We consider multilevel low rank (MLR) matrices, defined as a row and column permutation of a sum of matrices, each one a block diagonal refinement of the previous one, with all blocks low rank given in factored form. MLR matrices extend low rank matrices but share many of their properties, such as the total storage required and complexity of matrix-vector multiplication. We address three problems that arise in fitting a given matrix by an MLR matrix in the Frobenius norm.

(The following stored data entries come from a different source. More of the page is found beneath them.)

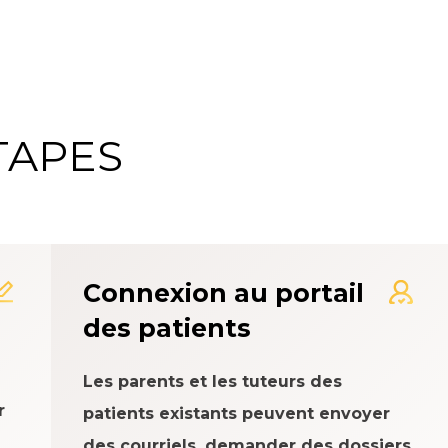
TAPES
me d'évaluation de l'expé
Connexion au portail
des patients
Les parents et les tuteurs des
r
patients existants peuvent envoyer
des courriels, demander des dossiers,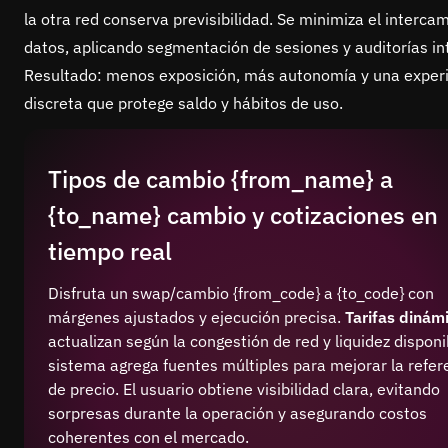
la otra red conserva previsibilidad. Se minimiza el interca
datos, aplicando segmentación de sesiones y auditorías in
Resultado: menos exposición, más autonomía y una exper
discreta que protege saldo y hábitos de uso.
Tipos de cambio {from_name} a
{to_name} cambio y cotizaciones en
tiempo real
Disfruta un swap/cambio {from_code} a {to_code} con
márgenes ajustados y ejecución precisa.
Tarifas dinám
actualizan según la congestión de red y liquidez disponib
sistema agrega fuentes múltiples para mejorar la refer
de precio. El usuario obtiene visibilidad clara, evitando
sorpresas durante la operación y asegurando costos
coherentes con el mercado.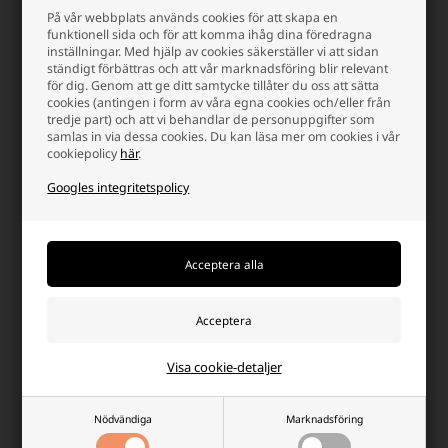
- 24%
- 11%
SKÄRP PRIS - SKÄRP PRIS
SKÄRP PRIS - SKÄRP PRIS
På vår webbplats används cookies för att skapa en
funktionell sida och för att komma ihåg dina föredragna
inställningar. Med hjälp av cookies säkerställer vi att sidan
ständigt förbättras och att vår marknadsföring blir relevant
för dig. Genom att ge ditt samtycke tillåter du oss att sätta
cookies (antingen i form av våra egna cookies och/eller från
tredje part) och att vi behandlar de personuppgifter som
samlas in via dessa cookies. Du kan läsa mer om cookies i vår
cookiepolicy
här
.
Googles integritetspolicy
Umbro Hopfällbart Fotbollsmål
XQMax basketkorg i
Set 2 st. 55x44x44 cm, Svart/Gul
originalstorlek
Lägsta enhetspris: 231,25 SEK
306,25
231,25 SEK
260,00
231,25 SEK
Finns i lager
-
Vi skicker ditt paket
imorgen
Finns inte i lager
-
+
-
+
Visa cookie-detaljer
Sida 1/1
Nödvändiga
Marknadsföring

The first problem is factor fitting, where we adjust the factors of the MLR matrix. The second is rank allocation, where we choose the ranks of the blocks in each level, subject to the total rank having a given value, which preserves the total storage needed for the MLR matrix. The final problem is to choose the hierarchical partition of rows and columns, along with the ranks and factors. This paper is accompanied by an open source package that implements the proposed methods.

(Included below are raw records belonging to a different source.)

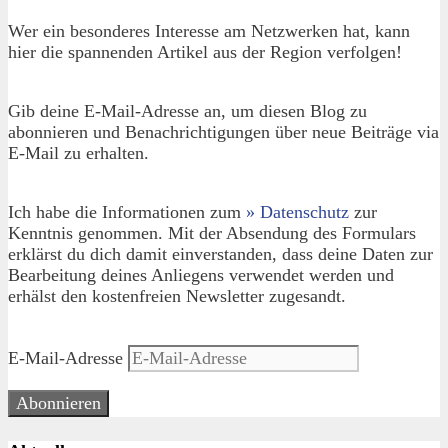
Wer ein besonderes Interesse am Netzwerken hat, kann
hier die spannenden Artikel aus der Region verfolgen!
Gib deine E-Mail-Adresse an, um diesen Blog zu
abonnieren und Benachrichtigungen über neue Beiträge via
E-Mail zu erhalten.
Ich habe die Informationen zum
» Datenschutz
zur
Kenntnis genommen. Mit der Absendung des Formulars
erklärst du dich damit einverstanden, dass deine Daten zur
Bearbeitung deines Anliegens verwendet werden und
erhälst den kostenfreien Newsletter zugesandt.
E-Mail-Adresse
Abonnieren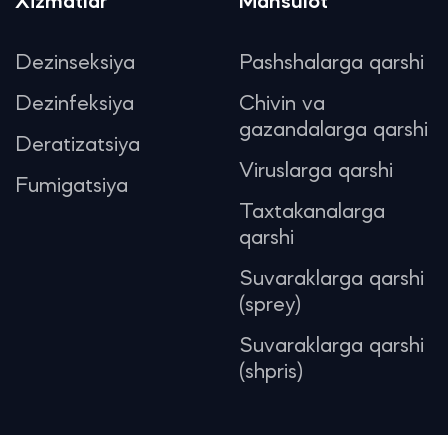
Xizmatlar
Mahsulot
Dezinseksiya
Pashshalarga qarshi
Dezinfeksiya
Chivin va
gazandalarga qarshi
Deratizatsiya
Viruslarga qarshi
Fumigatsiya
Taxtakanalarga
qarshi
Suvaraklarga qarshi
(sprey)
Suvaraklarga qarshi
(shpris)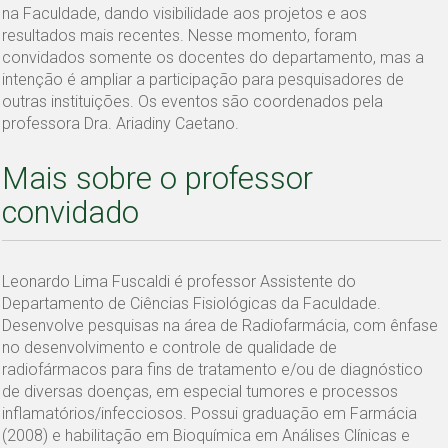
na Faculdade, dando visibilidade aos projetos e aos
resultados mais recentes. Nesse momento, foram
convidados somente os docentes do departamento, mas a
intenção é ampliar a participação para pesquisadores de
outras instituições. Os eventos são coordenados pela
professora Dra. Ariadiny Caetano.
Mais sobre o professor
convidado
Leonardo Lima Fuscaldi é professor Assistente do
Departamento de Ciências Fisiológicas da Faculdade.
Desenvolve pesquisas na área de Radiofarmácia, com ênfase
no desenvolvimento e controle de qualidade de
radiofármacos para fins de tratamento e/ou de diagnóstico
de diversas doenças, em especial tumores e processos
inflamatórios/infecciosos. Possui graduação em Farmácia
(2008) e habilitação em Bioquímica em Análises Clínicas e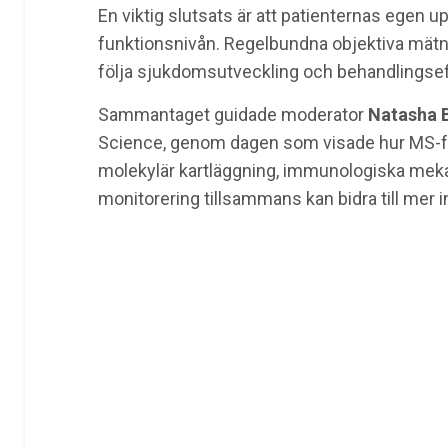
En viktig slutsats är att patienternas egen up
funktionsnivån. Regelbundna objektiva mätnin
följa sjukdomsutveckling och behandlingseff
Sammantaget guidade moderator
Natasha 
Science
, genom dagen som visade hur MS-fo
molekylär kartläggning, immunologiska meka
monitorering tillsammans kan bidra till mer i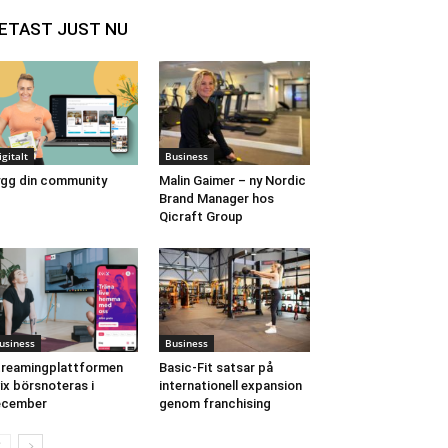
ETAST JUST NU
igitalt
Business
gg din community
Malin Gaimer – ny Nordic
Brand Manager hos
Qicraft Group
usiness
Business
reamingplattformen
Basic-Fit satsar på
ix börsnoteras i
internationell expansion
ecember
genom franchising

翻译：我们考虑了多级低秩（MLR）矩阵，这类矩阵定义为行与列的排列后多个矩阵之和，其中每个矩阵都是前一个矩阵的分块对角精化，所有块均以分解形式给出且具有低秩性。MLR矩阵扩展了低秩矩阵的概念，同时保留了其许多特性，例如所需的总存储量以及矩阵-向量乘法的复杂度。本文解决了在Frobenius范数下用MLR矩阵拟合给定矩阵时出现的三个问题。第一个问题是因子拟合，即调整MLR矩阵的因子。第二个问题是秩分配，即在给定总秩数值的条件下选择每一级中各块的秩，该条件保持了MLR矩阵所需的总存储量。最后一个问题则需选择行与列的层次划分，同时确定相应的秩与因子。本文附有实现所提方法的开源软件包。